━━━━━ Selected excerpt ━━━━━

First, using the actualNumBytes it will allow to reconstruct the buffers and 
then take a copy of the targetbuffer using the remaining length. Then using 
this copied buffer will calculate the checksum.
{code}
StripedBlockChecksumReconstructor.java
line no#93

if (requestedLen <= toReconstructLen) {
        int remainingLen = (int) requestedLen;
        outputData = Arrays.copyOf(targetBuffer.array(), remainingLen);
{code}


bq. 1) you mean less than bytesPerCRC, but in fact you passed bytesPerCRC as 
the request length. 2) you could get bytesPerCRC and save it in setup method? 
So you can use it in other tests.
Yes, I will do this modifications in next patch.

━━━━━ Data extract ━━━━━

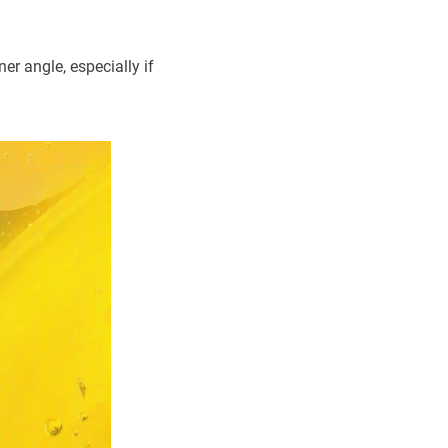
er angle, especially if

━━━━━

# [The task]
Please answer from the checksum reconstruction excerpt: what value is used to reconstruct the buffers?

# [Result of the exercise]
The actualNumBytes value.